I am smart, nay very intelligent and I choose to use my gifts for good. I do my best to educate everyone I come in contact with.

I may never reach the same enlightened master level such as the likes of AdiYogi Shiva, Buddha, or J├ęsus, but I did mine while caring for others daily. I did mine while birthing and raising children. I did mine while fighting diseases in my own body and caring for a husband with even more complex health concerns. AND I did mine when Western Medicine was bent on doing only the lazy, simplest, send you on your way options.

So, if you ask me, my battles have been more challenging and the fact I’ve made it this far is majorly commendable.

So yes, I am focusing on my victories and accomplishments. I am loving myself so my inner beauty can be seen by everyone. I love me and I deserve the best for myself. I deserve recognition. I deserve to be acknowledged for my healing journey, everything I have gone through and survived, to reach for thriving.

I love me and I hope you love yourself too.

May you see your accomplishments. May you acknowledge your own gifts. May you love yourself and honor others for their tough journies too. Above all may you know that God loves and supports you in all that you do.

Om Shanti

Strengths and Weaknesses

That’s my son demonstrating his ability to scale the hallway. I was only slightly mortified as a well informed mom of a 6 year old boy. I was kinda proud, my son was doing what my brother and I did as kids. The difference was there was never anyone willing to catch my fall, so I always stuck to what was mostly safe, that way if I fell I wouldn’t have far to go.

My son knows he has me to catch him, he knows I’m strong enough and that I am willing to do what it takes to keep him from harm, he knows I love him. Yet, I still step back and watch and take pictures. I give him the space to do things himself and make obvious that I am happy he can. I do love him.

Anyway, thinking about things from that perspective made me acknowledge that I still don’t have anyone to catch my fall, and I’m 30 years older than my son. Yet the game just keeps getting harder. I want the game to be easier. As neat as it is to say I won, there is a limit to what one person can withstand, and some days I feel like I’m reaching my limit. So, I’m doing everything I can to focus on things getting easier. It means I’m having to ignore a lot of people around me, and do all the things I know and trust to help my mood stay buoyant. I am trying to make mental note of every single moment that feels easier. I am focusing on every single feel good moment I have as intently as possible to try and drown out everything else. I feel like I’m treading water, but hours into it and questioning how much longer I’ll make it. Prayers were helping and now they feel empty and one sided.

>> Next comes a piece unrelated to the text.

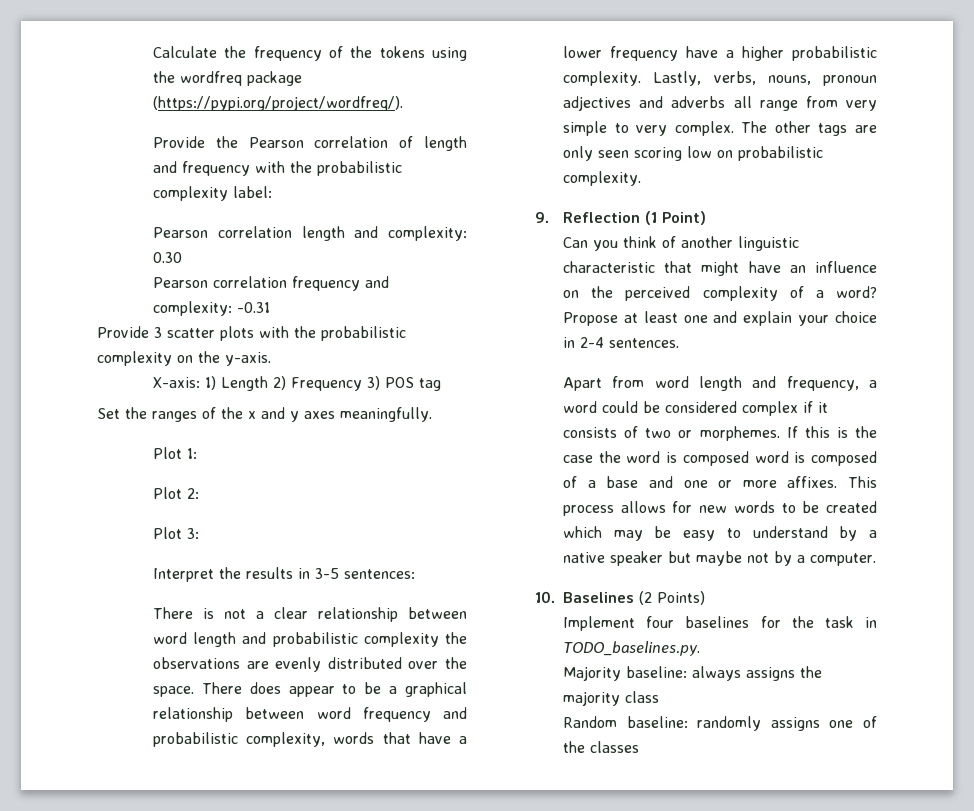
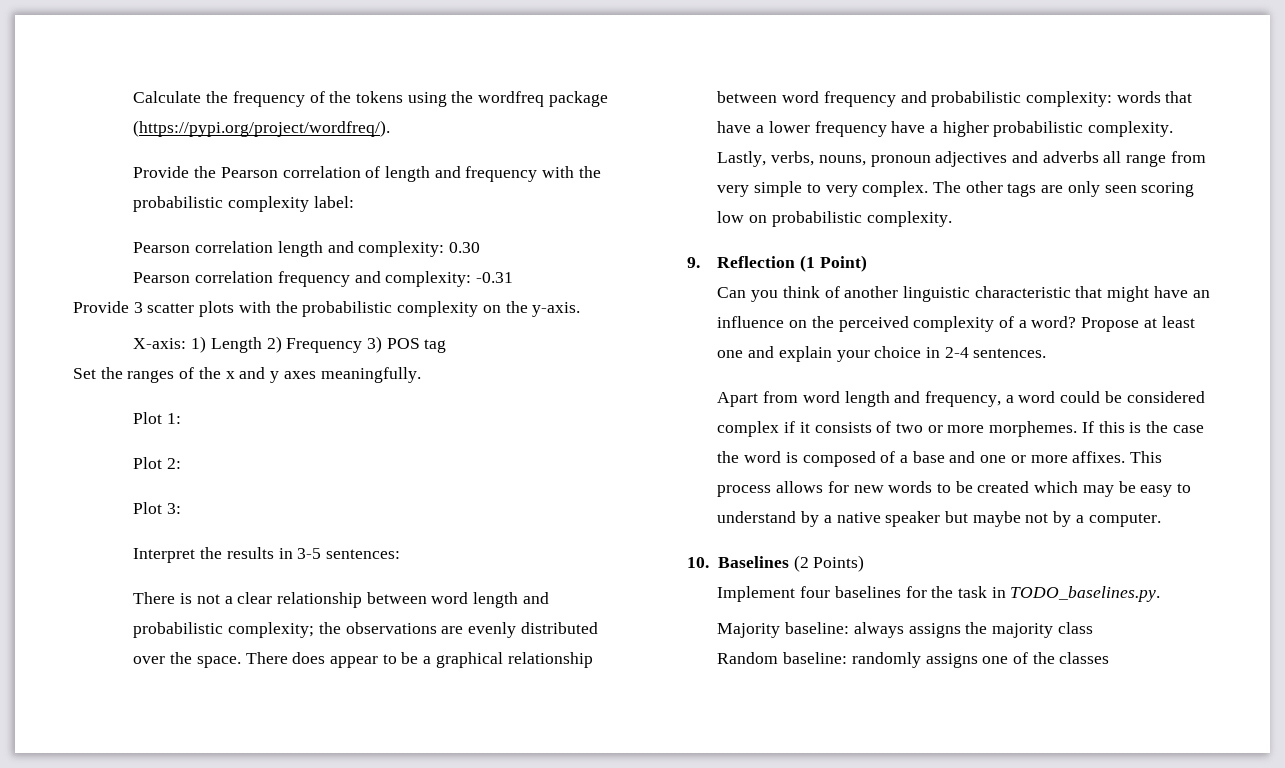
[363,632,439,647] complexity -> [228,622,315,638] complexity;
[246,732,326,747] complexity, -> [1025,91,1112,107] complexity:
(693, 434) none -> [947,425,985,433] more
[754,451,877,466] word is composed -> (876, 459) none

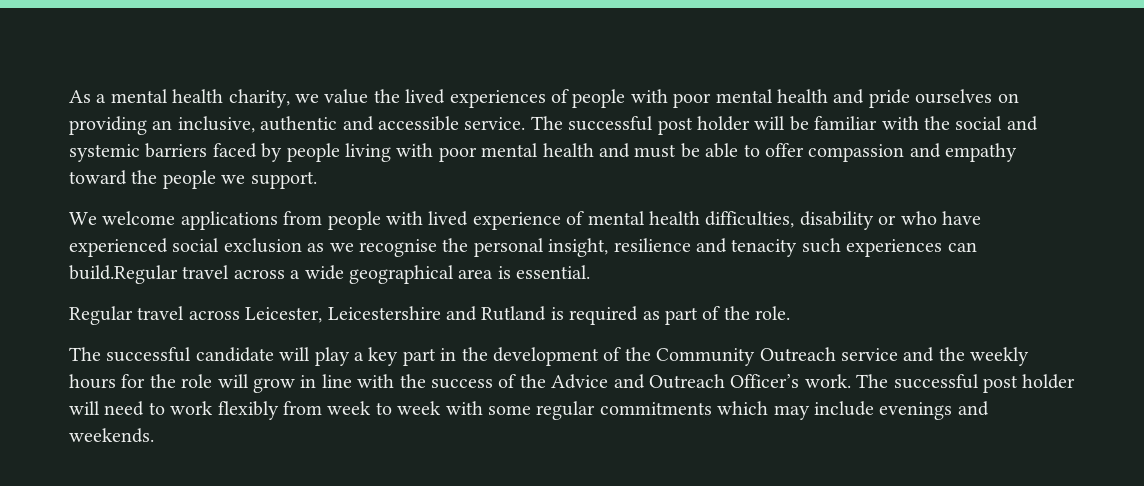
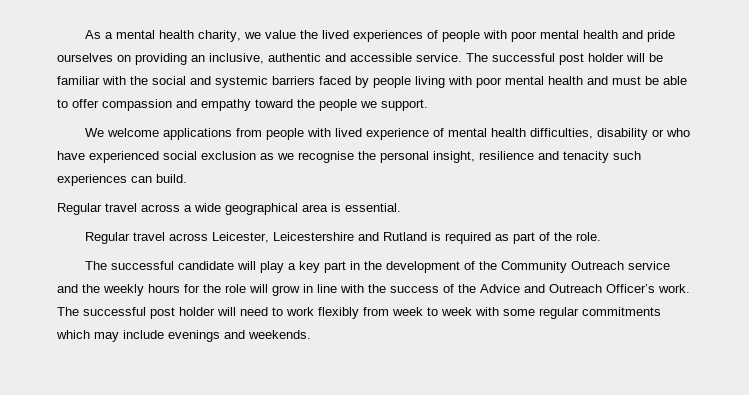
[69,265,178,284] build.Regular -> [156,174,187,183] [57,203,102,215] build. // Regular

So mostly I just try to zone out for a while or take enough herbs to compensate. Nothing lasts forever, and this too shall pass. Silence, or a wall of sound, is currently golden because one helps me focus and the others drowns everything out so I don’t have to.

There will be a light at the end of the tunnel, I just need a bit more patience.

I close my eyes and focus on happy thoughts. I let music become my dominant focus, even when I’m in session with a client. I’m talking less and hiding more. Most sessions the last couple of weeks have been only the sound of peaceful music playing. It helps me think about good things and things I like and love. It helps me feel relief. It helps me find some calm.

I finishedy tax prep finally and they’re off to the accountant for her half, so I’m finally able to fit more workouts in again. I’m catching up quickly only having missed a few workouts, but I know that my current state is not just because of a few missed exercise routines. Patience.

May you do your best. May you find relief. May you find a way to chill when everything seems to be going against you. May you feel better and have more than enough focus. May you have enough energy to accommodate everything and everyone. May you know there will be someone there to catch your fall. May you know God loves and supports you.